Silo: "Bukan soal siap atau tidak, tapi apakah mekanismenya menghasilkan pemimpin yang berkualitas. Demokrasi langsung memang ideal di negara dengan tingkat pendidikan dan literasi politik tinggi. Tapi di negara kita, sering terjadi inflasi demokrasi. Prosesnya terlalu prosedural, mahal, dan terkadang menghasilkan pemimpin yang kurang kompeten. Selain itu, sering ada konflik horizontal pasca-Pilkada karena hasilnya tidak diterima."
Ponco: "Kalau Pilkada dikembalikan ke DPRD, bukannya justru membuka peluang lebih besar untuk korupsi? Misalnya, serangan fajar akan pindah ke anggota DPRD."
Silo: "Itu kekhawatiran yang valid. Namun, argumen pendukung sistem ini adalah korupsi akan lebih mudah diawasi jika difokuskan di DPRD. Syaratnya, pengawasan harus diperkuat, misalnya melalui KPK dan Bawaslu. Selain itu, demokrasi perwakilan ini sebenarnya bukan hal baru. Para pendiri bangsa, seperti Soekarno, Hatta, dan Sjahrir, merancang UUD 1945 dengan semangat demokrasi perwakilan karena menganggapnya lebih cocok untuk Indonesia yang beragam dan memiliki tantangan besar dalam pemerataan pendidikan."
Ponco: "Jadi, Mas Silo setuju dengan ide ini?"
Silo: "Setuju atau tidak, kita perlu menilai dari sisi manfaat dan risikonya.
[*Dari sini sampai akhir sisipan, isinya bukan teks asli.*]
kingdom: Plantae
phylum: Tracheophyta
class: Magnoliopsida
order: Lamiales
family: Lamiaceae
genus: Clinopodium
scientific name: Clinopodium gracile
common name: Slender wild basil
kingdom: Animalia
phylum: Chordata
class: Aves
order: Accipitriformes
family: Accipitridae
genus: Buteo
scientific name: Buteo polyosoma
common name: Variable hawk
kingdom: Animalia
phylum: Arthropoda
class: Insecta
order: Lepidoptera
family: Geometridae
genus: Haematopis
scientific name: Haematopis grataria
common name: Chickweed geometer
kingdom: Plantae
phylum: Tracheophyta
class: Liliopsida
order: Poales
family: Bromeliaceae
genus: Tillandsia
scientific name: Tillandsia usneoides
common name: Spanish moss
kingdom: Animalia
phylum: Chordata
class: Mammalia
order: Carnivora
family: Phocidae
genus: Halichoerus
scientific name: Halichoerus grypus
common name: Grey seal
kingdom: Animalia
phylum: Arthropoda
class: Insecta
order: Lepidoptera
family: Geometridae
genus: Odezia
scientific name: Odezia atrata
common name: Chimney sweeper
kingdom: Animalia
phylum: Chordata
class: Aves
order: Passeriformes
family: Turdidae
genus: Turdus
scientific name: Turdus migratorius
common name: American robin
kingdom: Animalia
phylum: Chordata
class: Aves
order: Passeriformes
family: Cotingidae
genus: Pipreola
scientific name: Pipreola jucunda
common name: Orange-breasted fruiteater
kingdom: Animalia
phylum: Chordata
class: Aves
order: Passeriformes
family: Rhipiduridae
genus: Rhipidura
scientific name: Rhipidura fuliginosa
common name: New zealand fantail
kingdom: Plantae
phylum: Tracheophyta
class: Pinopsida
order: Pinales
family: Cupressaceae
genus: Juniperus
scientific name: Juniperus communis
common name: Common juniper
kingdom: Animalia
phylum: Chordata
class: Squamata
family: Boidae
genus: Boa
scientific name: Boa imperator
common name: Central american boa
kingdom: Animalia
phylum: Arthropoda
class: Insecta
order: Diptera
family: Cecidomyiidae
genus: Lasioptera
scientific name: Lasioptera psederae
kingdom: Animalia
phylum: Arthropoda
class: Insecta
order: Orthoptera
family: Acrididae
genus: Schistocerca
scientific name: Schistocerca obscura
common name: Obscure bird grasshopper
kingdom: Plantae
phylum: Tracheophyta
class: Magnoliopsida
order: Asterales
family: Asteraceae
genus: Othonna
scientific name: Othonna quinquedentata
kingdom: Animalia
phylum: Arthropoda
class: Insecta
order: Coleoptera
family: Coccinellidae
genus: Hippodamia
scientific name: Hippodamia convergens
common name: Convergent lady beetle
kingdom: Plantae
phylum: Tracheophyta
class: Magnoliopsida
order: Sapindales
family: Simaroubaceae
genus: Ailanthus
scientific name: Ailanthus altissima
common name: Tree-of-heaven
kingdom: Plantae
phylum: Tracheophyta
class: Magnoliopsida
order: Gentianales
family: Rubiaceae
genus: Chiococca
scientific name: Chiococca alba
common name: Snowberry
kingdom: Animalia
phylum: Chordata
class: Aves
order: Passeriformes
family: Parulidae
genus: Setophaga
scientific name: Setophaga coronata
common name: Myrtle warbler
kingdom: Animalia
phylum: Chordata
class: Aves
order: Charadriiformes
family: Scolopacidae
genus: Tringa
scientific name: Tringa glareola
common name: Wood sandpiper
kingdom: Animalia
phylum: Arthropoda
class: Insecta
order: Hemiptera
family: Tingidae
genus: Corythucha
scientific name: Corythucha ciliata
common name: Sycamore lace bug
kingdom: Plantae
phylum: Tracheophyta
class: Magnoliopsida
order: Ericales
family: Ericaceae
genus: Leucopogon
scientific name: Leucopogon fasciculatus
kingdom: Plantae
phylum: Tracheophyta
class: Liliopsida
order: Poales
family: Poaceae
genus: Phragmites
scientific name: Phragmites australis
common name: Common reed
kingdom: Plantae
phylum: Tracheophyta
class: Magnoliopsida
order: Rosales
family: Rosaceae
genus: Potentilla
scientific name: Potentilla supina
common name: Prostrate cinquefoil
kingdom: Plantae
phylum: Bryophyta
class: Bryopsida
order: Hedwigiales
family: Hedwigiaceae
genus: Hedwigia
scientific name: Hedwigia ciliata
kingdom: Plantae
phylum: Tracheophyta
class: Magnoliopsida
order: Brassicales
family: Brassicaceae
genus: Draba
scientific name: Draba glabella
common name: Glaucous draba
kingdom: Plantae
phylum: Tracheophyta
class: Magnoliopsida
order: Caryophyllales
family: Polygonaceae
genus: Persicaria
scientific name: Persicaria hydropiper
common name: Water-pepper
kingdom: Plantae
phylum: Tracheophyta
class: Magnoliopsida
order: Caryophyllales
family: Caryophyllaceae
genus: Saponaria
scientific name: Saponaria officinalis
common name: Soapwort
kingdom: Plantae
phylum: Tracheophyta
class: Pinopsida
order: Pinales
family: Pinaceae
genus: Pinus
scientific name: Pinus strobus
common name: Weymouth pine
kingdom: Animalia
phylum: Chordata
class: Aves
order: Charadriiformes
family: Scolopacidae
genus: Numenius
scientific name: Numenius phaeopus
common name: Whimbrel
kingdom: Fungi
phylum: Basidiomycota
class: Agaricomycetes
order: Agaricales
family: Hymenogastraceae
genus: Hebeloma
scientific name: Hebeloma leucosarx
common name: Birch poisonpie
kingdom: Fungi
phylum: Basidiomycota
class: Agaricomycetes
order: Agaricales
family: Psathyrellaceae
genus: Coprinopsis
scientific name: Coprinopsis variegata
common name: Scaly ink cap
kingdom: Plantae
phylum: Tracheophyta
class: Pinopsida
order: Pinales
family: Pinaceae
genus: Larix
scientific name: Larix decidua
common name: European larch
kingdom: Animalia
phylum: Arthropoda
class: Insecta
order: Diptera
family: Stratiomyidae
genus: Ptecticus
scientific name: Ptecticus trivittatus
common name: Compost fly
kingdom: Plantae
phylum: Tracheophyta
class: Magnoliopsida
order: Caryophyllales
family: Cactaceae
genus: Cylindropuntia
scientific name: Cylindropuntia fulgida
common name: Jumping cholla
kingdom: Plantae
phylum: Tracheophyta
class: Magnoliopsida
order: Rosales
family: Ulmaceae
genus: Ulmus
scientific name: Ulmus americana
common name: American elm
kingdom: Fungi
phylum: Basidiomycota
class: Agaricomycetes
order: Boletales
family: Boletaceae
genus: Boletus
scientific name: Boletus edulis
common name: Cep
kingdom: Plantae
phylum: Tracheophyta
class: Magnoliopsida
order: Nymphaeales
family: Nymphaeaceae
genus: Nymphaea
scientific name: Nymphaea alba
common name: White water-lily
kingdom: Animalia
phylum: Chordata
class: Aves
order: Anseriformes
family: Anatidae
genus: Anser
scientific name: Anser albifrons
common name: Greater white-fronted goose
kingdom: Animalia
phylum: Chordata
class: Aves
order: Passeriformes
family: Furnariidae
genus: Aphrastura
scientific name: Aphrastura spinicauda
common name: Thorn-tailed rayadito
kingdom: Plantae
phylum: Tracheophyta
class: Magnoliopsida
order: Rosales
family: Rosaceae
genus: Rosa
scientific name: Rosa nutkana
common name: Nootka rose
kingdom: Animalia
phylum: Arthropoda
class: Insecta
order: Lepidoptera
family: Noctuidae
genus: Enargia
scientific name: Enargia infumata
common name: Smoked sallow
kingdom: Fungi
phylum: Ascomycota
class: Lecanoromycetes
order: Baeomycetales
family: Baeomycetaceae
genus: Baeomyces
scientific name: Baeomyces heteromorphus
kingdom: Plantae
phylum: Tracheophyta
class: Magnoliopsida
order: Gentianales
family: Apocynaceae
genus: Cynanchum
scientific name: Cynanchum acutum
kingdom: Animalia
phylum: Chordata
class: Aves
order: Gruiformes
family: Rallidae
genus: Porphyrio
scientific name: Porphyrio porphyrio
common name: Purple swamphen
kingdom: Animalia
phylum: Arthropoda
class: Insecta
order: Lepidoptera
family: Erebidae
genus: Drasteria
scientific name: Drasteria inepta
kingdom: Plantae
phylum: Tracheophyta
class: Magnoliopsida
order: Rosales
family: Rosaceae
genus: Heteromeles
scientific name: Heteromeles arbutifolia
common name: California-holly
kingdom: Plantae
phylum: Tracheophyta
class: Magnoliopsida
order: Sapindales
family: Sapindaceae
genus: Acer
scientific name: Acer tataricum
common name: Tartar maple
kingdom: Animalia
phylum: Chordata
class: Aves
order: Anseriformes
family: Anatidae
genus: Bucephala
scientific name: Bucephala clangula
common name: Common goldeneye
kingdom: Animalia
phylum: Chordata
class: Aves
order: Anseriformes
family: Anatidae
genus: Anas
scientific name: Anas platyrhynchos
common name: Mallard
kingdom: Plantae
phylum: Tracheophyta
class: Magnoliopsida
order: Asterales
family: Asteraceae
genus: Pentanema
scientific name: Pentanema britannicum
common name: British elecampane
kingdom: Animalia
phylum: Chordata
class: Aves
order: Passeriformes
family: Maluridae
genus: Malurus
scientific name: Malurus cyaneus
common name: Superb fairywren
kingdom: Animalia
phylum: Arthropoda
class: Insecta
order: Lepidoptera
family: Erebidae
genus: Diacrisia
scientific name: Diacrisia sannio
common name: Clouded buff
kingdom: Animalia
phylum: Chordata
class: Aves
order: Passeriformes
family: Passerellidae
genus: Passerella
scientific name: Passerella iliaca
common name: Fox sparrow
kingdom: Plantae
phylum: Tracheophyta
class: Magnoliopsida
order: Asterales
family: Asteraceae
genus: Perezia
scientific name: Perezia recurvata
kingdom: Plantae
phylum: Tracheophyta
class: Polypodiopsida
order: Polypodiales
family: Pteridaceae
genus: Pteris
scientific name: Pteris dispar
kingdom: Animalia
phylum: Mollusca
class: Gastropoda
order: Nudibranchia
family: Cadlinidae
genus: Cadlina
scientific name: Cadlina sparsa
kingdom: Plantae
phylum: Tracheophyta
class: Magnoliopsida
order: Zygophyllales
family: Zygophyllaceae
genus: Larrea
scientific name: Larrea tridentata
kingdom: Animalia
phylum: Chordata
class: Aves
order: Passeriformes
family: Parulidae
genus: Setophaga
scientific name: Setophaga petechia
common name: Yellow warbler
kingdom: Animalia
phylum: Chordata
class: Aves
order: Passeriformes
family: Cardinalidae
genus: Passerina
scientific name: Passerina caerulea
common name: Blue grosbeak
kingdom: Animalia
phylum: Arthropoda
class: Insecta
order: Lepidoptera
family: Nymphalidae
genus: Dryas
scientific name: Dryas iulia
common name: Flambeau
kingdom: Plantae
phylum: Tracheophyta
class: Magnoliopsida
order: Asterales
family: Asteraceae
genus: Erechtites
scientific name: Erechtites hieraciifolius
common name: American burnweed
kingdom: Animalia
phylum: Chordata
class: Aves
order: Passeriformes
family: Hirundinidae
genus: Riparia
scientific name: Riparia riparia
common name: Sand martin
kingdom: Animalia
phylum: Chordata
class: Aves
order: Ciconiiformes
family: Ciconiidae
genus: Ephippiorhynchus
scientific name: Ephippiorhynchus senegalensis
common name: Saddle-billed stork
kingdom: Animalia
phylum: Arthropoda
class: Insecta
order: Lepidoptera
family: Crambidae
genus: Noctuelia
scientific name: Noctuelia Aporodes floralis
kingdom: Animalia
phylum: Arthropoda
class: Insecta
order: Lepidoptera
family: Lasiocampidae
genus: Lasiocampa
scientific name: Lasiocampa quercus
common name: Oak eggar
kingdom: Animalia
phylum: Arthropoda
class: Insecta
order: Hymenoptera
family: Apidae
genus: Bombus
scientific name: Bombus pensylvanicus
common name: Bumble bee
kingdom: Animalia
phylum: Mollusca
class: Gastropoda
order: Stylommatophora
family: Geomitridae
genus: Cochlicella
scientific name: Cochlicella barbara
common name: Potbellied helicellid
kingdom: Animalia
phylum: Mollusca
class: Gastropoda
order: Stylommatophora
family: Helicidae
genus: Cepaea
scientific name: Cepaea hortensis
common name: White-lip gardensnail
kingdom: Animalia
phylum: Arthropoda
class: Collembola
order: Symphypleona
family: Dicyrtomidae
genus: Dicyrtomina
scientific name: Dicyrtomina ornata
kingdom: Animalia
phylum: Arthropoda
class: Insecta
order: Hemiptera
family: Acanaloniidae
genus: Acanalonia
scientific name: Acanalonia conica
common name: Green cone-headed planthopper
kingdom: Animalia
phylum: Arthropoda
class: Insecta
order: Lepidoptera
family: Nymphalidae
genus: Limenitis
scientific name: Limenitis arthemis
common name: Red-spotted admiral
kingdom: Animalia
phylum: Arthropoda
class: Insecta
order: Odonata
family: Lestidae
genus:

Saya pikir, yang terpenting adalah menciptakan sistem yang efisien dan tetap menjaga akuntabilitas. Kalau Pilkada kembali ke DPRD, harus ada reformasi besar-besaran di bidang hukum dan pendidikan politik. Misalnya, memperkuat pengawasan independen, memberikan pendidikan politik kepada masyarakat, dan membatasi biaya kampanye."
Ponco: "Berarti Mas Silo melihat ini sebagai peluang untuk efisiensi anggaran?"
Silo: "Tepat sekali. Presiden Prabowo mengatakan bahwa disiplin fiskal adalah prioritas. Dengan mengurangi biaya Pilkada, dana sebesar Rp 41 triliun bisa digunakan untuk pembangunan. Misalnya, tiap provinsi bisa mendapat tambahan Rp 1,08 triliun untuk membangun sekolah, rumah sakit, atau infrastruktur dasar. Selain itu, lembaga seperti KPU dan Bawaslu bisa dibuat bersifat ad hoc untuk menekan biaya operasional."
Ponco: "Tapi bukankah ini juga akan mengurangi partisipasi rakyat dalam demokrasi?"
Silo: "Benar, itu risiko besar yang harus dikelola. Jika sistem ini diterapkan, maka partisipasi masyarakat harus tetap diakomodasi melalui mekanisme pengawasan transparan dan pemberdayaan politik lokal. Kita juga bisa mengadopsi model campuran, di mana Pilkada untuk jabatan tertentu tetap langsung, sementara lainnya melalui DPRD. Dengan begitu, kita bisa mencari keseimbangan antara efisiensi dan partisipasi."
Ponco: "Wah, saya jadi banyak belajar, Mas Silo. Jadi, wacana ini bukan semata-mata langkah mundur, ya?"
Silo: "Tidak selalu. Demokrasi itu dinamis. Kita terus mencari bentuk yang paling sesuai dengan kondisi bangsa. Tantangannya adalah memastikan transisi ini tidak disalahgunakan dan tetap melibatkan rakyat secara substansial, bukan sekadar formalitas."
Ponco: "Kalau begitu, saya setuju. Tapi tetap harus ada pengawasan ketat, ya, Mas?"
Silo: "Betul, Ponco. Pengawasan adalah kunci. Karena demokrasi itu bukan hanya soal memilih, tapi memastikan yang terpilih bekerja untuk rakyat."